• Study material
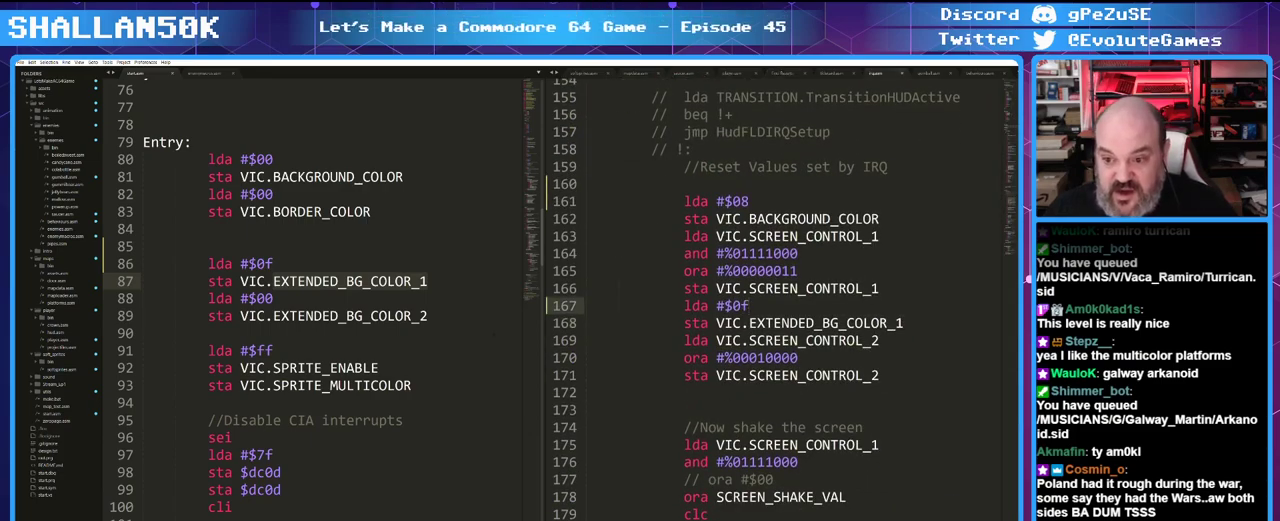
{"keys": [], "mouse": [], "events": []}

==

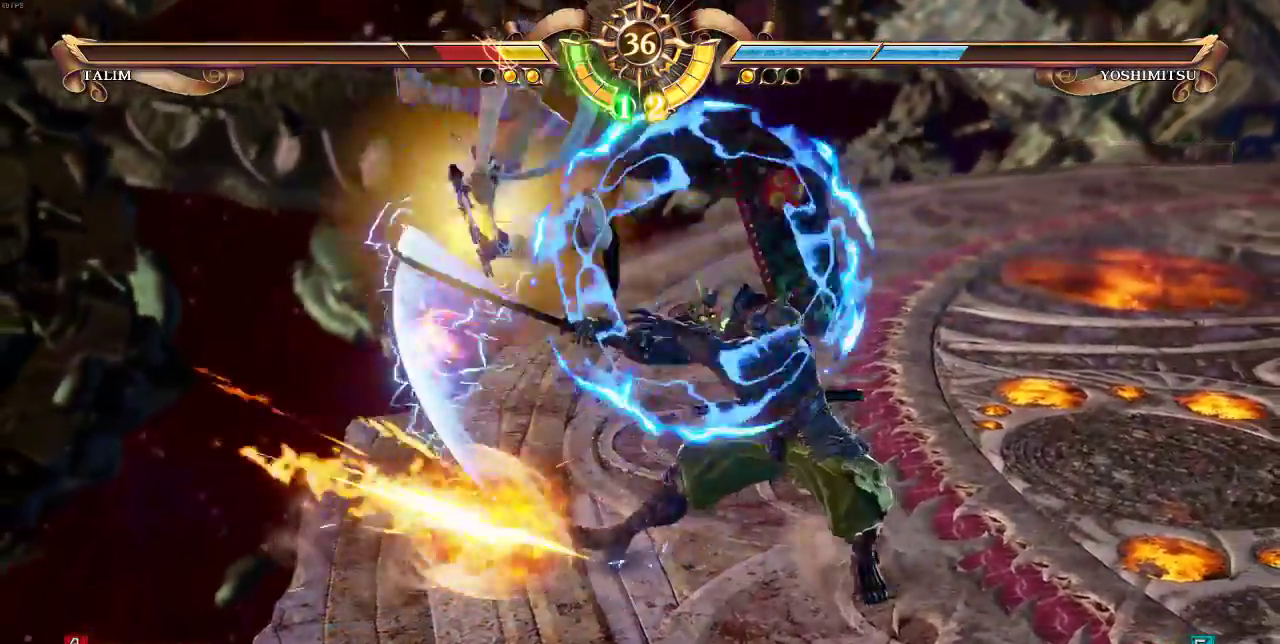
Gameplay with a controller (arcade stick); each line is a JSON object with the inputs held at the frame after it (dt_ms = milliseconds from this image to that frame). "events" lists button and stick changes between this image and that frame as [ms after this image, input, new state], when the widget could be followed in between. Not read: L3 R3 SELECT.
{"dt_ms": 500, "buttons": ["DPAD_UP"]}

• What is required
All lines with the word "events" must be located in the data and copied.

• Result of the task
{"keys": [], "mouse": [], "events": []}
Gameplay with a controller (arcade stick); each line is a JSON object with the inputs held at the frame after it (dt_ms = milliseconds from this image to that frame). "events" lists button and stick changes between this image and that frame as [ms after this image, input, new state], when the widget could be followed in between. Not read: L3 R3 SELECT.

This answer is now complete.